Chris Cunnington brasspen at gmail.com
Fri Oct 24 16:47:00 UTC 2014


https://www.dropbox.com/s/xs1gjsi93i4d7rn/pages.zip?dl=0

I was talking to Tim at CSV about the Squeak wiki and he was very interested in editing it. He has a number of ideas for pruning the Squeak wiki. 

As such, I provide here the entire Squeak wiki as it relates to its XML files. This is all the text content. There are no supporting files for images, code files, etc. 
It’s 22M if you want to download it and it opens to 6191 XML files. The latest number in box2 is 6199, so it’s almost complete. Updating the content is as easy as copying the eight missing files into your set. 

After describing the way the XML is laid out, Tim said: “Well maybe we can just sed and grep away some of the pages.” Precisely. 
There is a caveat that you need to be aware of and Tim was aware of it: links to other pages. It’s not really a problem, I don’t think. Here’s why. 

Take for example a snippet from 6182.xml:

<text>!Introduction
*2726* started out very useful and very popular.

The links all have asterisks around them (i.e. *2726*). That’s not some pointer to an object. That’s a text reference to file named 2726.xml. Simple, right? The page formatter replaces that with the name of the file. A quick look tells me that 2726.xml is titled SqueakMap:

<name>SqueakMap</name>
<text>SqueakMap is a tool used by the Squeak community 

The <name></name> token is interpolated into 6182.xml when it’s formatted so the link appears as SqueakMap and it’s a hyperlink to the other file. 

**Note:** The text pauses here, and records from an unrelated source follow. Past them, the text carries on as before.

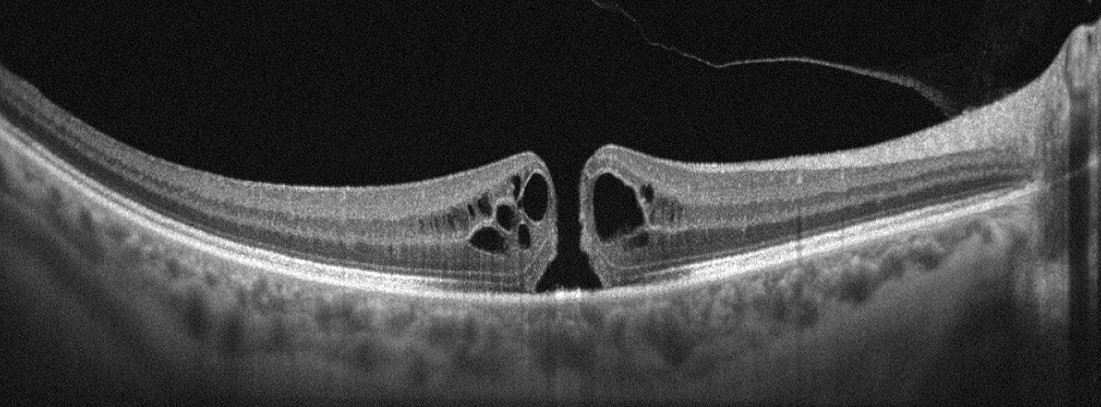

Spectral-domain OCT B-scan: VID.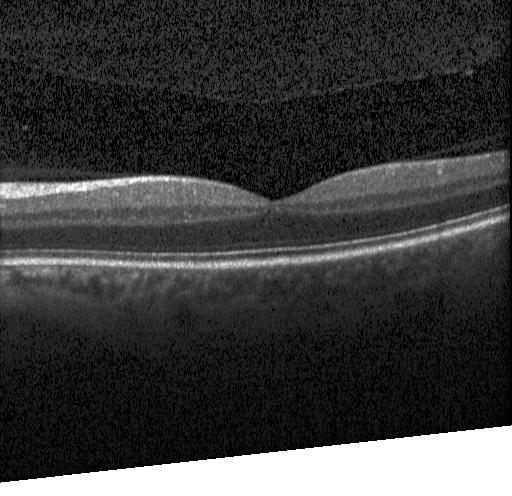
Heidelberg Spectralis. Optical coherence tomography scan. Centered on the fovea.
This B-scan demonstrates no evidence of CNV, DME, or drusen.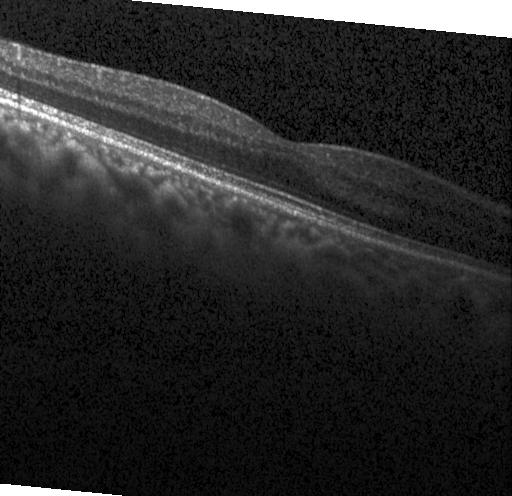

Heidelberg Spectralis OCT system; optical coherence tomography B-scan; SD-OCT; centered on the fovea. The scan shows neither choroidal neovascularization, diabetic macular edema, nor drusen.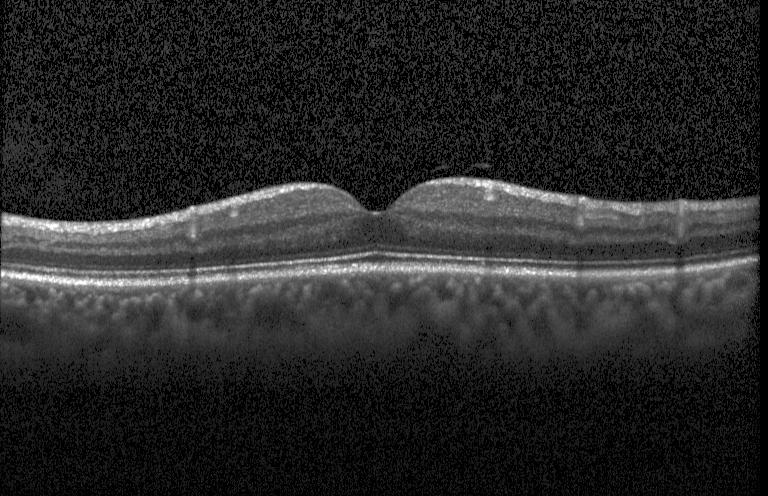
SD-OCT, OCT B-scan — Impression: no evidence of choroidal neovascularization, diabetic macular edema, or drusen.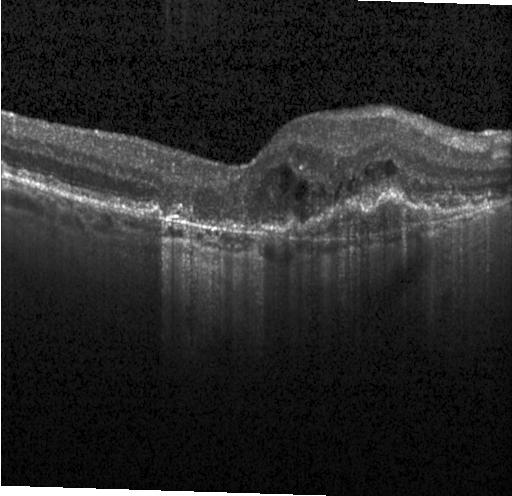
Spectral-domain optical coherence tomography · fovea-centered · optical coherence tomography scan
Finding: choroidal neovascularization.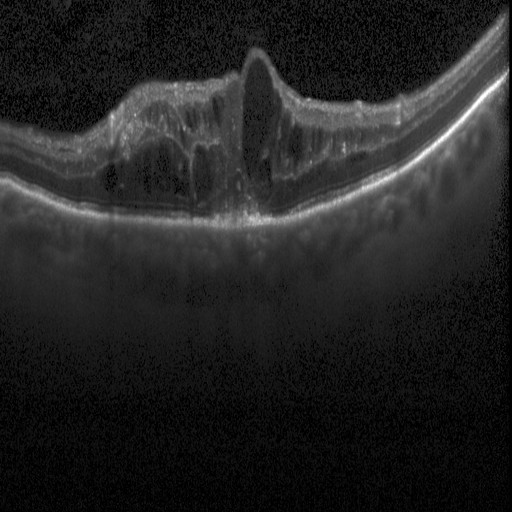
Diabetic macular edema (DME).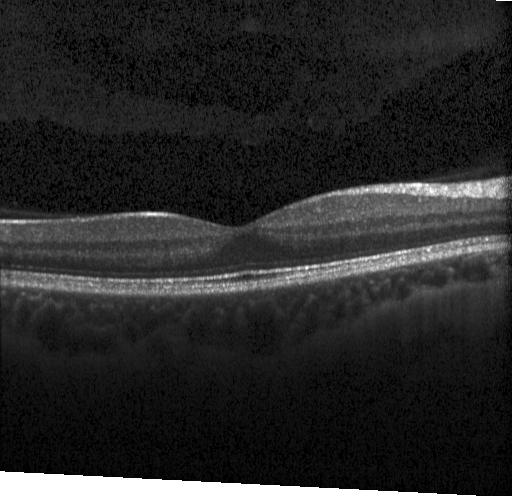

Spectral-domain optical coherence tomography; fovea-centered; OCT B-scan; Heidelberg Spectralis. Impression: no choroidal neovascularization, diabetic macular edema, or drusen.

All this to say, if Tim or others did want to edit this content, the only thing you need to be aware of before throwing out files is the numbers between the asterisks (i.e. *4444*). Say you wanted to delete  3333.xml (and it’s companion 3333.old), then you might want to do a sed/grep for *3333* over the balance of the files to look for links you have to account for. Perhaps create a script to erase those detected links in a clean way? If it’s a hyperlink in a sentence, then you’d need to replace *3333* with the <name></name> token of 3333, so the sentence still read clearly. It would simply no longer be a hyperlink. 

So, editing this set of files is pretty trivial. I bet somebody wrote a program to create a graph showing links between XML/HTML files that could be configured to look for tokens of the description *1234*.